Now, I know I want to spatially trim this file, so it works for a smaller region, containing only nx = 20, ny = 43. This will decrease the amount of data and size significantly I and I know a way to do it. I noticed the area parameter in the read(...) method, which let me choose the proper bounding box coordinates.

ds_small = dfs2.read(area=tuple(left,lower,right,upper))

However, "reading" this decreased amount of data (ds_small) takes just as long as "reading" the original file (ds). How come? I thought the specified bounding box corresponds to the reading/loading time? Obviously not.

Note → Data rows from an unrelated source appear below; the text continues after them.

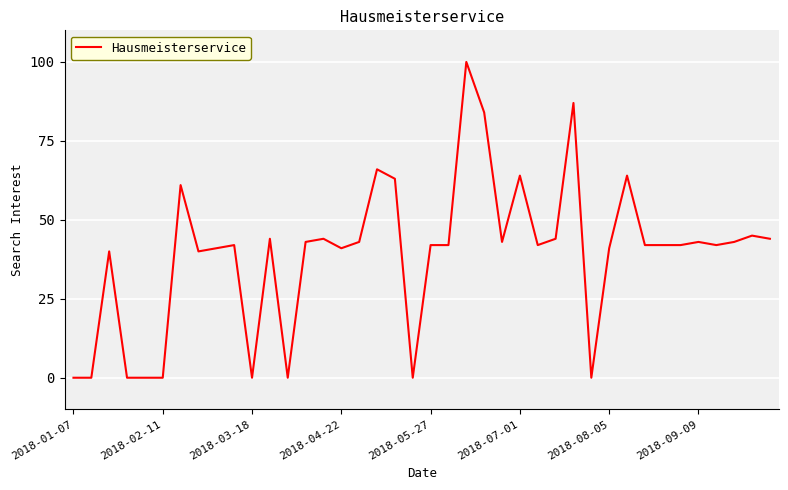

True or false: there are more than 2 points higher than both neighbors.

True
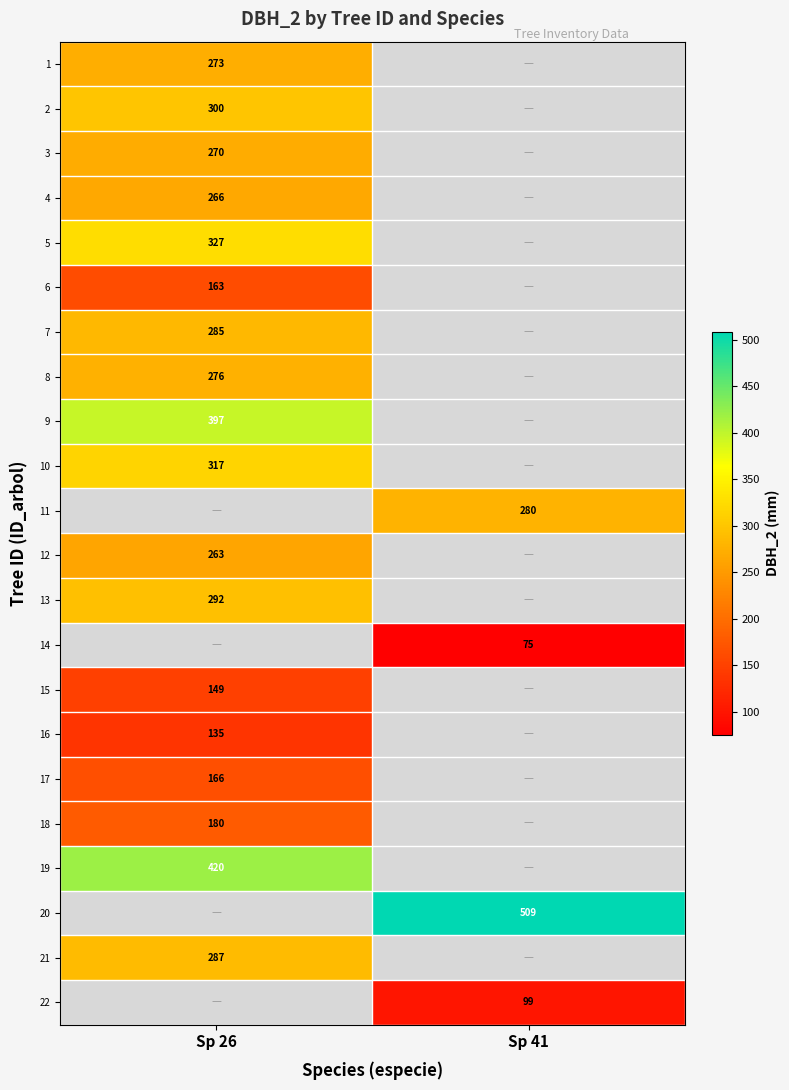

The 4 series shows 266 at Sp 26. True or false?

True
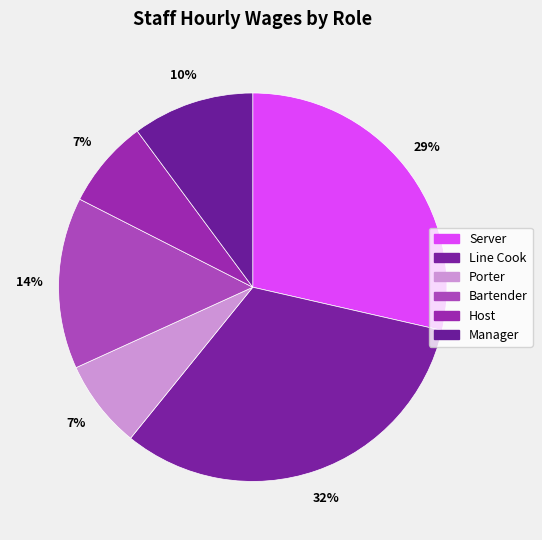

How many slices are in this pie chart?

6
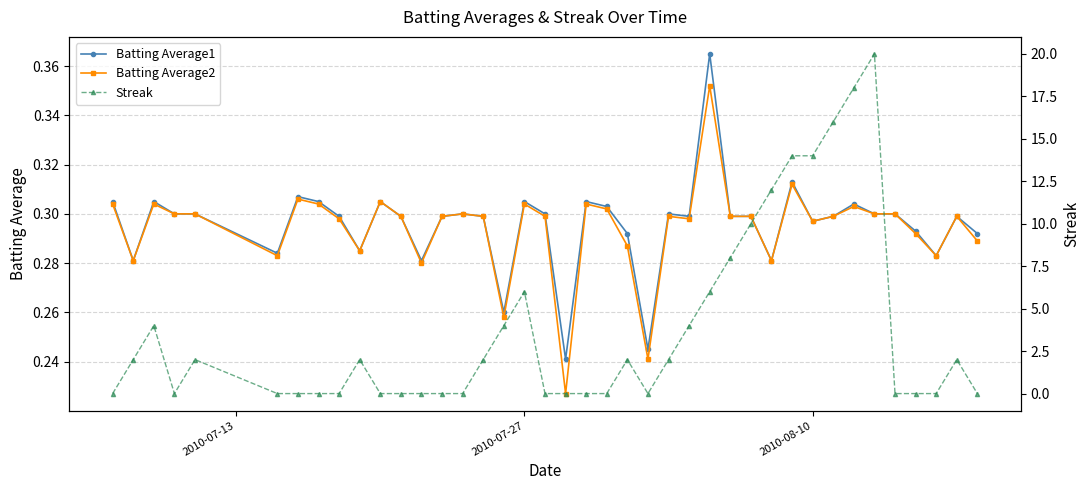

What is the sum of all Batting Average1 values?

11.8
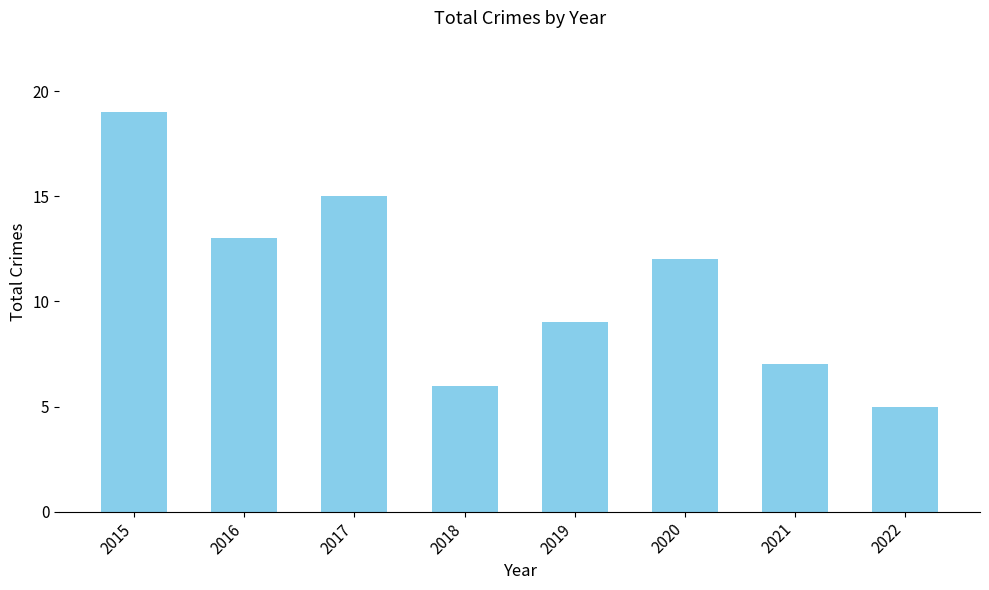

At which label is the value closest to 12?

2020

Despite my disappointment, am I doing it right, or is there another way to decrease reading time?

Thanks in advance.

AL89 commented

Hi @ecomodeller. Are you saying that the argument area doesn't work as intended?

The area argument allows you to read a subset, also from a file which wouldn't fit in memory, so it works as intended, but it is far from an optimal solution.

The problem is here:

itemdata = self._dfs.ReadItemTimeStep(item_numbers[item] + 1, int(it))

We can subset items and time, but not space.

This would have to be added in mikecore and actually in the ufs C library.

AL89 commented

Okay, I understand.
I am glad, though, that the current solution works and use less memory than loading the original file.

I guess you can close the issue now.